Refreshing Edamame Dip
- 12-ounce bag frozen shelled edamame
- ½ cucumber, finely diced
- 3 tablespoons extra virgin olive oil
- ¼ cup chopped cilantro
- ¼ cup red, orange, and yellow bell pepper, diced
- ½ teaspoon salt
- ¼ teaspoon freshly ground
- Handful of crackers or carrots for dipping, optional (photographed: Trader Joe’s Fig & Olive Crisps)
- Defrost the edamame. Place in microwave for 2:30 minutes if necessary. Allow to cool if warm.
- Place edamame in a food processor; process until coarsely chopped. Place chopped edamame in bowl.
- Combine the chopped edamame with the finely diced cucumber, three tablespoons of olive oil, chopped cilantro, diced bell pepper, salt, and pepper. Mix ingredients.
- Can be enjoyed as a dip or a side!
- Messina M. Soy foods, isoflavones, and the health of postmenopausal women. Am J Clin Nutr. 2014; 100 (1): 423S – 30S.
- Van Die MD, Bone KM, Williams SG, Pirotta MV. Soy and soy isoflavones in prostate cancer: a systemic review and meta-analysis of randomized controlled trials. BJU Int. 2014; 113: 119 – 30.
- Chen M, Rao Y, Zheng Y, Wei S, Li Y, et al.

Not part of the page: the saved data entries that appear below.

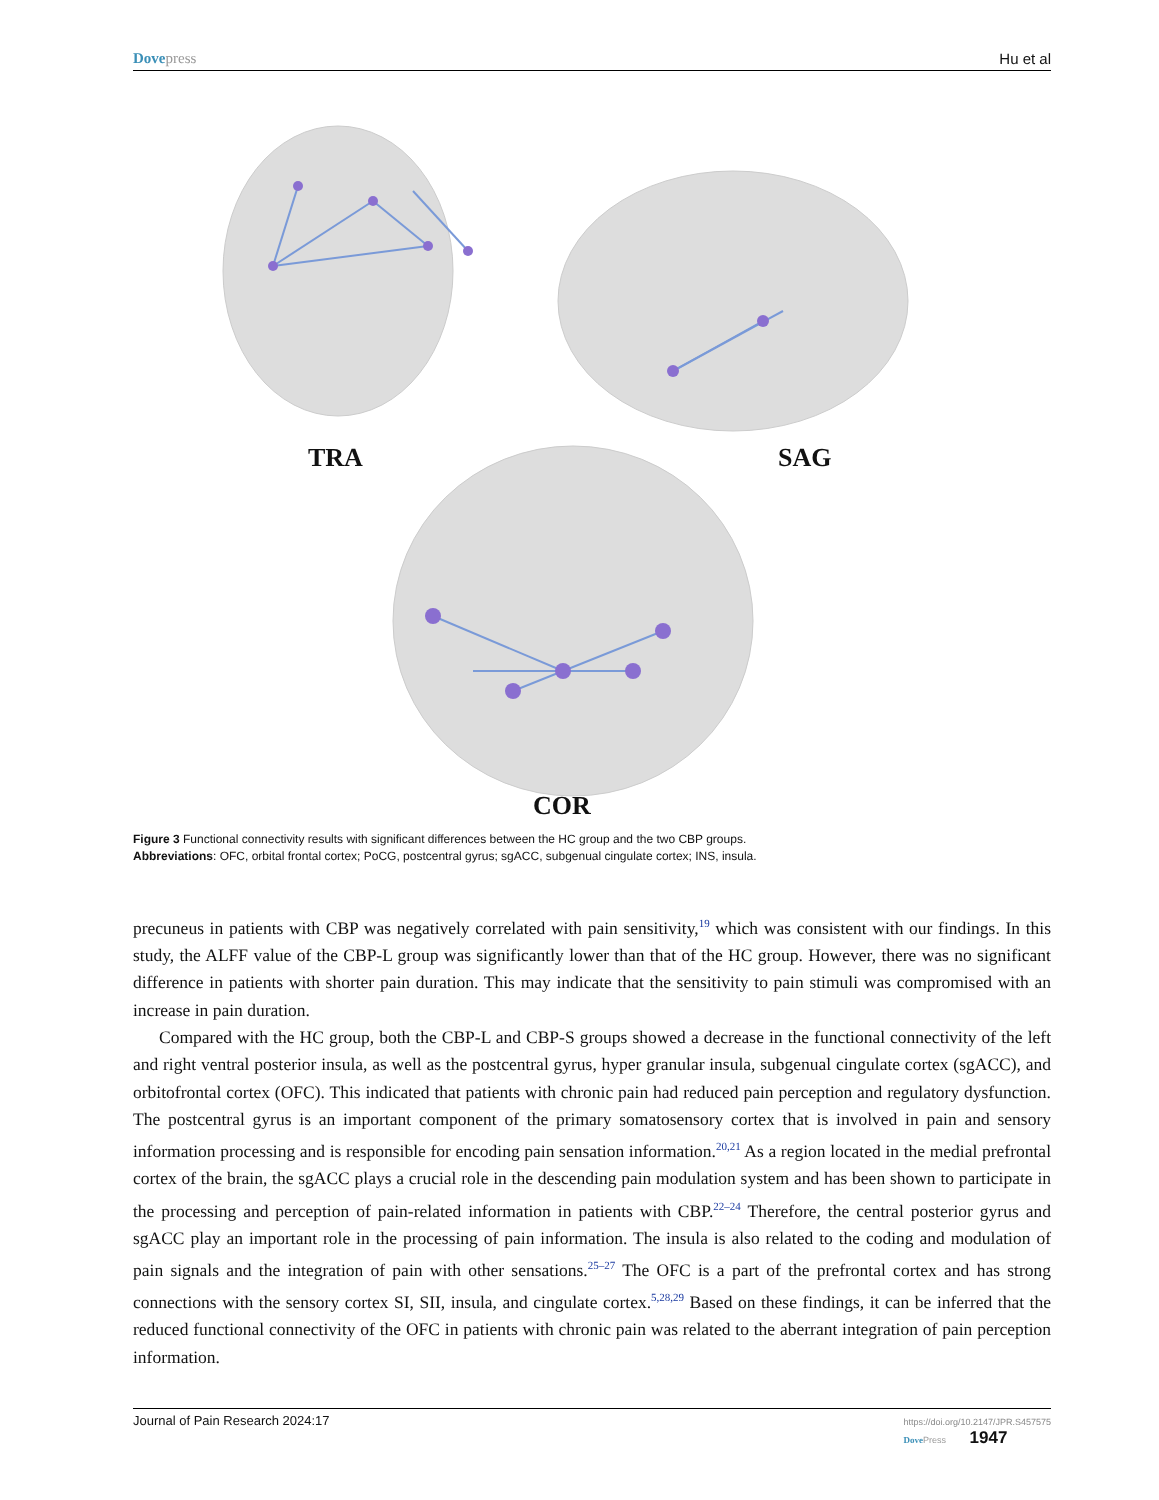Dove press Hu et al
TRA SAG
COR
Figure 3 Functional connectivity results with significant differences between the HC group and the two CBP groups.
Abbreviations: OFC, orbital frontal cortex; PoCG, postcentral gyrus; sgACC, subgenual cingulate cortex; INS, insula.
precuneus in patients with CBP was negatively correlated with pain sensitivity,<sup>19</sup> which was consistent with our findings. In this study, the ALFF value of the CBP-L group was significantly lower than that of the HC group. However, there was no significant difference in patients with shorter pain duration. This may indicate that the sensitivity to pain stimuli was compromised with an increase in pain duration.
Compared with the HC group, both the CBP-L and CBP-S groups showed a decrease in the functional connectivity of the left and right ventral posterior insula, as well as the postcentral gyrus, hyper granular insula, subgenual cingulate cortex (sgACC), and orbitofrontal cortex (OFC). This indicated that patients with chronic pain had reduced pain perception and regulatory dysfunction. The postcentral gyrus is an important component of the primary somatosensory cortex that is involved in pain and sensory information processing and is responsible for encoding pain sensation information.<sup>20,21</sup> As a region located in the medial prefrontal cortex of the brain, the sgACC plays a crucial role in the descending pain modulation system and has been shown to participate in the processing and perception of pain-related information in patients with CBP.<sup>22–24</sup> Therefore, the central posterior gyrus and sgACC play an important role in the processing of pain information. The insula is also related to the coding and modulation of pain signals and the integration of pain with other sensations.<sup>25–27</sup> The OFC is a part of the prefrontal cortex and has strong connections with the sensory cortex SI, SII, insula, and cingulate cortex.<sup>5,28,29</sup> Based on these findings, it can be inferred that the reduced functional connectivity of the OFC in patients with chronic pain was related to the aberrant integration of pain perception information.
Journal of Pain Research 2024:17 https://doi.org/10.2147/JPR.S457575
Dove Press 1947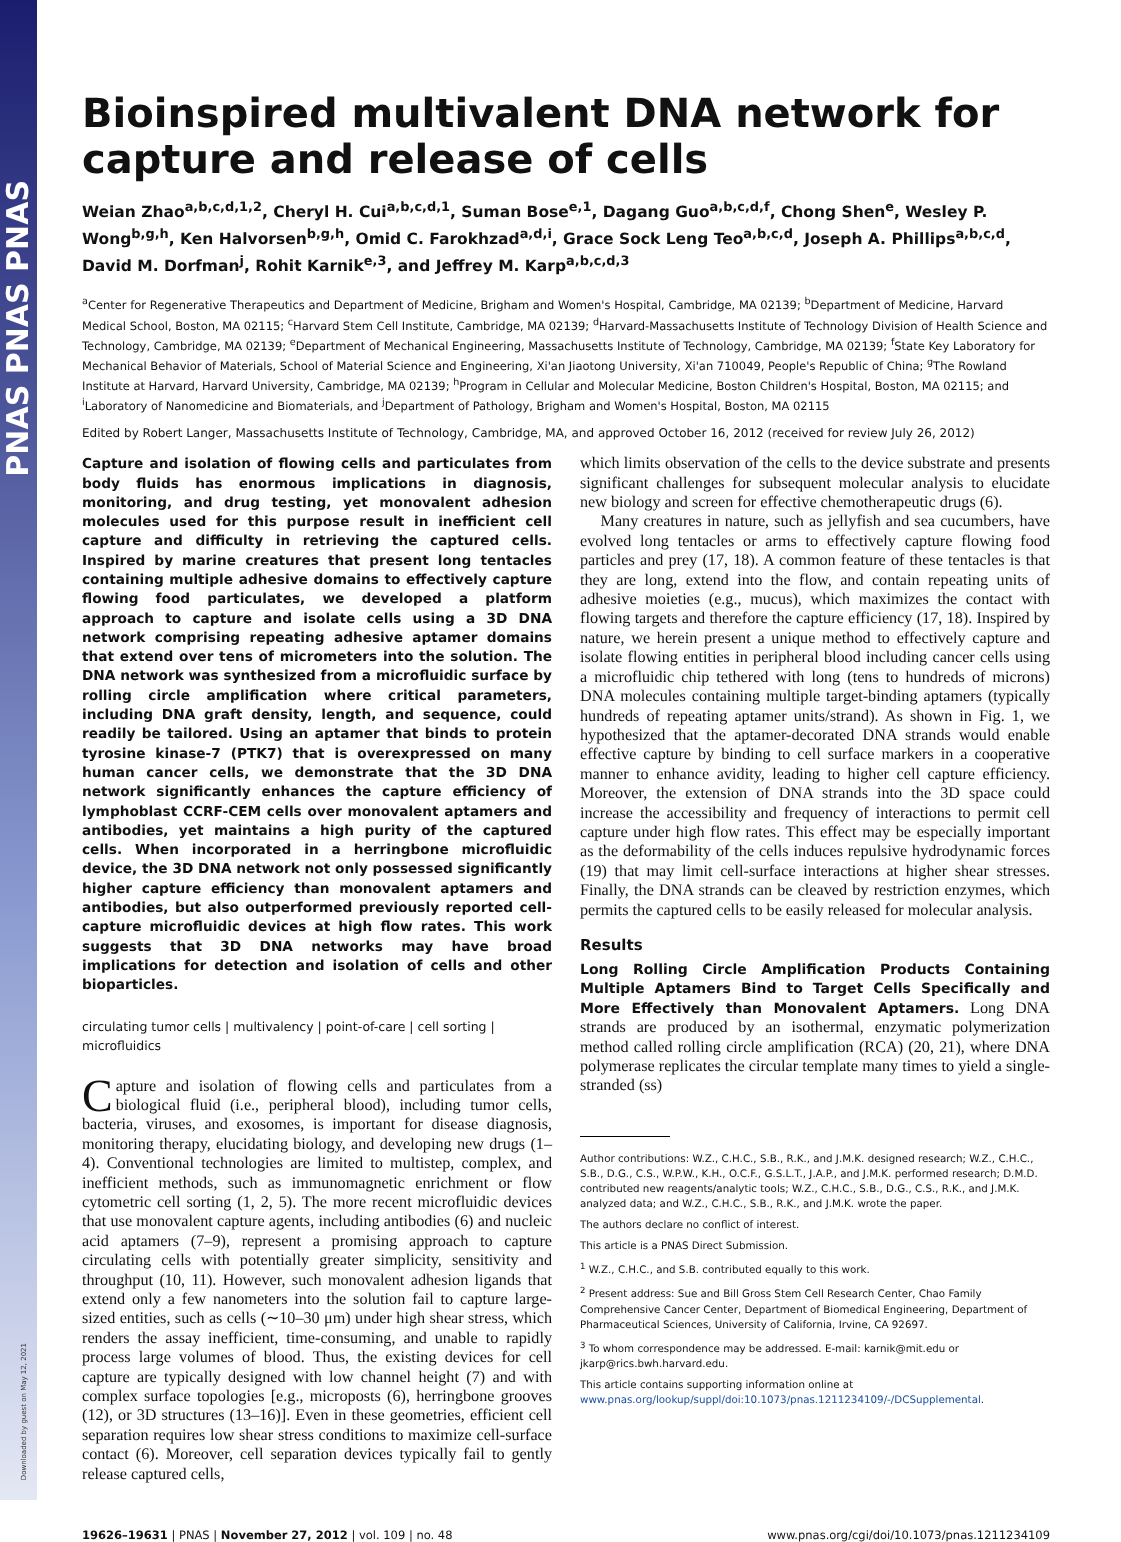PNAS PNAS PNAS
Downloaded by guest on May 12, 2021
Bioinspired multivalent DNA network for capture and release of cells
Weian Zhao<sup>a,b,c,d,1,2</sup>, Cheryl H. Cui<sup>a,b,c,d,1</sup>, Suman Bose<sup>e,1</sup>, Dagang Guo<sup>a,b,c,d,f</sup>, Chong Shen<sup>e</sup>, Wesley P. Wong<sup>b,g,h</sup>, Ken Halvorsen<sup>b,g,h</sup>, Omid C. Farokhzad<sup>a,d,i</sup>, Grace Sock Leng Teo<sup>a,b,c,d</sup>, Joseph A. Phillips<sup>a,b,c,d</sup>, David M. Dorfman<sup>j</sup>, Rohit Karnik<sup>e,3</sup>, and Jeffrey M. Karp<sup>a,b,c,d,3</sup>
<sup>a</sup> Center for Regenerative Therapeutics and Department of Medicine, Brigham and Women's Hospital, Cambridge, MA 02139; <sup>b</sup>Department of Medicine, Harvard Medical School, Boston, MA 02115; <sup>c</sup>Harvard Stem Cell Institute, Cambridge, MA 02139; <sup>d</sup>Harvard-Massachusetts Institute of Technology Division of Health Science and Technology, Cambridge, MA 02139; <sup>e</sup>Department of Mechanical Engineering, Massachusetts Institute of Technology, Cambridge, MA 02139; <sup>f</sup>State Key Laboratory for Mechanical Behavior of Materials, School of Material Science and Engineering, Xi'an Jiaotong University, Xi'an 710049, People's Republic of China; <sup>g</sup>The Rowland Institute at Harvard, Harvard University, Cambridge, MA 02139; <sup>h</sup>Program in Cellular and Molecular Medicine, Boston Children's Hospital, Boston, MA 02115; and <sup>i</sup>Laboratory of Nanomedicine and Biomaterials, and <sup>j</sup>Department of Pathology, Brigham and Women's Hospital, Boston, MA 02115
Edited by Robert Langer, Massachusetts Institute of Technology, Cambridge, MA, and approved October 16, 2012 (received for review July 26, 2012)
Capture and isolation of flowing cells and particulates from body fluids has enormous implications in diagnosis, monitoring, and drug testing, yet monovalent adhesion molecules used for this purpose result in inefficient cell capture and difficulty in retrieving the captured cells. Inspired by marine creatures that present long tentacles containing multiple adhesive domains to effectively capture flowing food particulates, we developed a platform approach to capture and isolate cells using a 3D DNA network comprising repeating adhesive aptamer domains that extend over tens of micrometers into the solution. The DNA network was synthesized from a microfluidic surface by rolling circle amplification where critical parameters, including DNA graft density, length, and sequence, could readily be tailored. Using an aptamer that binds to protein tyrosine kinase-7 (PTK7) that is overexpressed on many human cancer cells, we demonstrate that the 3D DNA network significantly enhances the capture efficiency of lymphoblast CCRF-CEM cells over monovalent aptamers and antibodies, yet maintains a high purity of the captured cells. When incorporated in a herringbone microfluidic device, the 3D DNA network not only possessed significantly higher capture efficiency than monovalent aptamers and antibodies, but also outperformed previously reported cell-capture microfluidic devices at high flow rates. This work suggests that 3D DNA networks may have broad implications for detection and isolation of cells and other bioparticles.
circulating tumor cells | multivalency | point-of-care | cell sorting | microfluidics
Capture and isolation of flowing cells and particulates from a biological fluid (i.e., peripheral blood), including tumor cells, bacteria, viruses, and exosomes, is important for disease diagnosis, monitoring therapy, elucidating biology, and developing new drugs (1–4). Conventional technologies are limited to multistep, complex, and inefficient methods, such as immunomagnetic enrichment or flow cytometric cell sorting (1, 2, 5). The more recent microfluidic devices that use monovalent capture agents, including antibodies (6) and nucleic acid aptamers (7–9), represent a promising approach to capture circulating cells with potentially greater simplicity, sensitivity and throughput (10, 11). However, such monovalent adhesion ligands that extend only a few nanometers into the solution fail to capture large-sized entities, such as cells (∼10–30 μm) under high shear stress, which renders the assay inefficient, time-consuming, and unable to rapidly process large volumes of blood. Thus, the existing devices for cell capture are typically designed with low channel height (7) and with complex surface topologies [e.g., microposts (6), herringbone grooves (12), or 3D structures (13–16)]. Even in these geometries, efficient cell separation requires low shear stress conditions to maximize cell-surface contact (6). Moreover, cell separation devices typically fail to gently release captured cells,
which limits observation of the cells to the device substrate and presents significant challenges for subsequent molecular analysis to elucidate new biology and screen for effective chemotherapeutic drugs (6).
Many creatures in nature, such as jellyfish and sea cucumbers, have evolved long tentacles or arms to effectively capture flowing food particles and prey (17, 18). A common feature of these tentacles is that they are long, extend into the flow, and contain repeating units of adhesive moieties (e.g., mucus), which maximizes the contact with flowing targets and therefore the capture efficiency (17, 18). Inspired by nature, we herein present a unique method to effectively capture and isolate flowing entities in peripheral blood including cancer cells using a microfluidic chip tethered with long (tens to hundreds of microns) DNA molecules containing multiple target-binding aptamers (typically hundreds of repeating aptamer units/strand). As shown in Fig. 1, we hypothesized that the aptamer-decorated DNA strands would enable effective capture by binding to cell surface markers in a cooperative manner to enhance avidity, leading to higher cell capture efficiency. Moreover, the extension of DNA strands into the 3D space could increase the accessibility and frequency of interactions to permit cell capture under high flow rates. This effect may be especially important as the deformability of the cells induces repulsive hydrodynamic forces (19) that may limit cell-surface interactions at higher shear stresses. Finally, the DNA strands can be cleaved by restriction enzymes, which permits the captured cells to be easily released for molecular analysis.
Results
Long Rolling Circle Amplification Products Containing Multiple Aptamers Bind to Target Cells Specifically and More Effectively than Monovalent Aptamers. Long DNA strands are produced by an isothermal, enzymatic polymerization method called rolling circle amplification (RCA) (20, 21), where DNA polymerase replicates the circular template many times to yield a single-stranded (ss)
Author contributions: W.Z., C.H.C., S.B., R.K., and J.M.K. designed research; W.Z., C.H.C., S.B., D.G., C.S., W.P.W., K.H., O.C.F., G.S.L.T., J.A.P., and J.M.K. performed research; D.M.D. contributed new reagents/analytic tools; W.Z., C.H.C., S.B., D.G., C.S., R.K., and J.M.K. analyzed data; and W.Z., C.H.C., S.B., R.K., and J.M.K. wrote the paper.
The authors declare no conflict of interest.
This article is a PNAS Direct Submission.
<sup>1</sup> W.Z., C.H.C., and S.B. contributed equally to this work.
<sup>2</sup> Present address: Sue and Bill Gross Stem Cell Research Center, Chao Family Comprehensive Cancer Center, Department of Biomedical Engineering, Department of Pharmaceutical Sciences, University of California, Irvine, CA 92697.
<sup>3</sup> To whom correspondence may be addressed. E-mail: karnik@mit.edu or jkarp@rics.bwh.harvard.edu.
This article contains supporting information online at www.pnas.org/lookup/suppl/doi:10.1073/pnas.1211234109/-/DCSupplemental.
19626–19631 | PNAS | November 27, 2012 | vol. 109 | no. 48 www.pnas.org/cgi/doi/10.1073/pnas.1211234109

Association between soy isoflavone intake and breast cancer risk for pre- and post-menopausal women: a meta-analysis of epidemiological studies. PLoS ONE. 2014; 9(2): e89288.
- Fritz H, Seely D, Flower D, Skidmore B, Fernandes R, Vadeboncoeur S, et al. Soy, red clover, and isoflavones and breast cancer: a systematic review. PLoS ONE. 2013; 8(11): e81968.
- Trock BJ, Hilakivi-Clarke L, Clarke R. Meta-analysis of soy intake and breast cancer risk. JNCI. 2006; 98(7): 459 – 71.